Lebohaum


Le voila, le même rêve. Les mêmes souvenirs ressassés tant de fois lorsque ses pensées, gorgées d'alcool, prenaient le dessus.

"Trop jeune ! De plus, tu n'as pas encore fait tes preuves en tant qu'ingénieur pour faire partie des Brises-Tempêtes ! Peut être après cette bataille, si Grimnir te guide."
Il se revoyait pourtant, avec sa barbe déjà de taille honorable, suivant le gros de la troupe alors que son propre cousin, Vugnus, était le second d'Arkon Sans-Répit, chef des Brises-Tempêtes.
Et il revivait encore et toujours cette scène d'Arkon, submergé, tombé dans la neige, et se souvenait des mots prononcés par son cousin, le serment fait aux autres races de l'Ordre.

Du bruit dans l'atelier d'à coté le fit sortir de ses brumes.
"Par la barbe de Grimnir !" grogna t il. "Quel boucan ! A croire que tu déménages, vu le vacarme !"
La torpeur de l'alcool commençant a disparaître, son regard se posa sur ce qui l'entourait. Son atelier lui sembla encore plus délabré et minable que la veille. Et que dire de sa propre carcasse... Il est beau le héros du défilé de Nar'Matan ! A quoi lui servait d'avoir stoppé l'avancé de ces peaux vertes avec ses charges judicieusement placées, alors que sa propre femme et son fils se faisaient brûler dans son foyer... La fureur le submergea un instant, vite remplacé par la solitude et l'abandon. Pourquoi fallait il qu'un nain dé-saoul si vite !

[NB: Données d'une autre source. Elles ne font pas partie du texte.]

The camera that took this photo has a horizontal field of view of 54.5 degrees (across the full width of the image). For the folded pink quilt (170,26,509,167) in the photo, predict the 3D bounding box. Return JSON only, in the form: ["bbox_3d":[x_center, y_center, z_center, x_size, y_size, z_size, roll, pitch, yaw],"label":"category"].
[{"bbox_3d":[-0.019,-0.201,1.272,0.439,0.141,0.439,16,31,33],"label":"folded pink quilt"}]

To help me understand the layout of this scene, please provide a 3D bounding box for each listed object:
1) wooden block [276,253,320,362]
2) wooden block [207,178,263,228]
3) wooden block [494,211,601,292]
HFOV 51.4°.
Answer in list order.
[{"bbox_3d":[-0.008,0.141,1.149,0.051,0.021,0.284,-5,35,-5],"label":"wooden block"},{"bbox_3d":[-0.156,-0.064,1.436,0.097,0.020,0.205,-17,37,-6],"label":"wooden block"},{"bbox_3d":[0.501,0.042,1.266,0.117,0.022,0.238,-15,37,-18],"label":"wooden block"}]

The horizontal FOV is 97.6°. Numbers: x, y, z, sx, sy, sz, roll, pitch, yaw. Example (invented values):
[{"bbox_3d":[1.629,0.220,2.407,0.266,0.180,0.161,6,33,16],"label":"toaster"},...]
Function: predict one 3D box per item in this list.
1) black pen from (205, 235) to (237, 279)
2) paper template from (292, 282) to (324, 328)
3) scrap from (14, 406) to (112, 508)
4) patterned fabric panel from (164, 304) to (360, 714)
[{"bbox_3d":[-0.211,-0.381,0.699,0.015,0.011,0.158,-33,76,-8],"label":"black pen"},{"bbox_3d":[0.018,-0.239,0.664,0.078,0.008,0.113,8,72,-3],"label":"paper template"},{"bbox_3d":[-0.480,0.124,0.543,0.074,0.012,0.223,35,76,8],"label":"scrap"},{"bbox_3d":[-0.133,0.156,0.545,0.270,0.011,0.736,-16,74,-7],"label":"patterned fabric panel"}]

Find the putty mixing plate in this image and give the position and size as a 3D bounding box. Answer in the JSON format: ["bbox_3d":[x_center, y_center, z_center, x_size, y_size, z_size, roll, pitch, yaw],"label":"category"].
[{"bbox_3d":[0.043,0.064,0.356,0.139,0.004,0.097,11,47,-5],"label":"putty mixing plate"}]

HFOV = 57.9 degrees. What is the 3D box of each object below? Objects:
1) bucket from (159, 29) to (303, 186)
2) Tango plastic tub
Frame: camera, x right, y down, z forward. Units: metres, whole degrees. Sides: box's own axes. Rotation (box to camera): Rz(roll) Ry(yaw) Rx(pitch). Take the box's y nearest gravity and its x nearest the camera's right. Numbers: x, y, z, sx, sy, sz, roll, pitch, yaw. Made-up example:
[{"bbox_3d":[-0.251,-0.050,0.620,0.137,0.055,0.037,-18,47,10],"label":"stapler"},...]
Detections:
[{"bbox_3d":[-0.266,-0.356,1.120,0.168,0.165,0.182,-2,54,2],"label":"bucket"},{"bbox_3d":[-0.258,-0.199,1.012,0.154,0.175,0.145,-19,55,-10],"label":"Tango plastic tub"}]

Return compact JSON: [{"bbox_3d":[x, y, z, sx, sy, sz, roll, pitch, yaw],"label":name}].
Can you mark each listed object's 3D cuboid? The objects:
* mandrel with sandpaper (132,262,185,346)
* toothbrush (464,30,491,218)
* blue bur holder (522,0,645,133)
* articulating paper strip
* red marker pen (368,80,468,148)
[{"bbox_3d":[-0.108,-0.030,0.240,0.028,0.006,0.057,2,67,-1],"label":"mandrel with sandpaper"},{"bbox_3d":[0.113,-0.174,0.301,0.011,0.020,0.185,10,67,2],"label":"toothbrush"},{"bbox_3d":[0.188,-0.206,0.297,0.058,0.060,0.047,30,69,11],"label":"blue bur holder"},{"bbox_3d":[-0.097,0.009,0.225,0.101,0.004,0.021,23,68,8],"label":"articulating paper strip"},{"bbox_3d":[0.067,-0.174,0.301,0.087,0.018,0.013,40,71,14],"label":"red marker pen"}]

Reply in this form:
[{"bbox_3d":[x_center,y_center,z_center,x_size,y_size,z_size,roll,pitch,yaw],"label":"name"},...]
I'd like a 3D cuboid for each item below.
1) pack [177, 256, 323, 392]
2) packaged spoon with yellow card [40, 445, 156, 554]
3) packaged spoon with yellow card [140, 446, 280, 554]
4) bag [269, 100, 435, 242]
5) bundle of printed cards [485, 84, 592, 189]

La bruit d'à coté avait cessé. C'était tout aussi anormal. Lebohaum décida enfin d'aller voir ce que manigançait son cousin.
Sortant a l'aire libre, il le trouva, tout équipé, ses affaires regroupées, devant son atelier, l'aire grave.
"Bonjour à toi cher cousin ! Que me vaut ce calme si soudain ?"
Le regardant gravement, Vugnus s'arrêta. Après quelques secondes de réflexion, il se décida à lui parler.
-Te souviens tu du serment prononcé lors de la grande bataille du Haut Col ?"
Il ne servait a rien de répliquer, tout deux connaissaient la réponse.

-Il est temps de faire naître le Serment de la Vengeance. L'occasion se présente enfin. Je part pour Karak-a-Karaz."
Lebohaum se redressa. Toute trace d'alcool s'était soudain évaporée. Il se posta devant son cousin et le regarda dans les yeux.
- Cousin, tu ne partiras alors pas seul. Plus rien ne me retient ici, et j'attendais d'entendre ces mots, je le sais maintenant, depuis trop longtemps. Le temps est donc venu, et la vengeance d'un nain est aussi lourde que le marteau qui la forgea. Ta première recrue se trouve devant toi et partira sur l'heure."


Et ainsi, Lebohaum suivi Vugnus vers la capitale, son destin suivant les pas de son cousin et chef.